The Institute for Supply Management’s Purchasing Managers’ Index registered at 49.1% in January, up from 47.4% in December. A reading above 50.0% indicates the industry is in economic growth.
The improvement was buoyed by new orders, which rang in at 52.5%, up 5.5 percentage points from December.
While export levels saw a sharp decline month-to-month, down 4.7 percentage points from December to 45.2%, the industry’s overall health is headed in a good direction, Timothy Fiore, chair of the Institute for Supply Management’s Manufacturing Business Survey Committee.
Fiore highlighted stable revenue and output activity over the past month as other indicators of improvement in the market.
"I think we're probably in the beginning of a demand growth cycle," Fiore said on a call Thursday. "We're waking up and we're ready to start running again."
Fiore attributed some of the demand growth in January to suppliers beginning to increase production as they've been depleting inventories in recent months. However, he maintained that the industry as a whole still isn't likely to move into growth territory until March.
The S&P Global PMI Index recorded an even more enthusiastic January, with a reading of 50.7, the first time the industry saw improvement since April 2023. Like ISM, S&P Global attributed the expansion to a rise in new orders, though it noted some slowdown due to long lead times and weakened supplier performance.

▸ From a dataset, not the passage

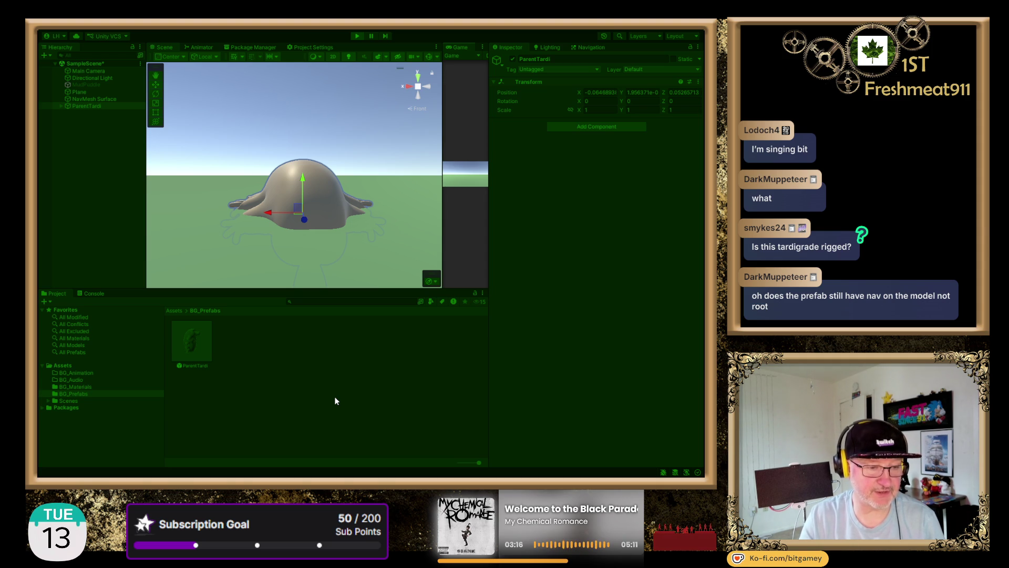
Exit Play mode and remove the Nav Mesh Agent component from the Tardigrade child.
click(356, 37)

"Manufacturers have started the year with a spring in their step. Business optimism about the year ahead has surged to its highest since early 2022 thanks to a jump in demand. New orders are rising at a pace not seen for over a year and a half, improving especially sharply for consumer goods as households benefit from signs of an easing in inflation and looser financial conditions," Chris Williamson, Chief Business Economist at S&P Global Market Intelligence, said in a statement.
Unlike demand, prices saw less improvement in the past month, driven by inflated transportation, supplier and fuel costs, according to S&P Global.
The two indices diverged over employment performance. S&P Global noting that payrolls improved marginally in January, while ISM reported a slight drop to 47.1%.
While employers are still using layoffs and attrition to manage headcount as needed, Fiore noted that may slowly change in the months ahead, with manufacturers phasing in new hiring plans over time as the market continues to improve.
"I don't think anyone is seeing dramatic growth which would require a dramatic increase in employment," Fiore said. "It's going to be a slow growth."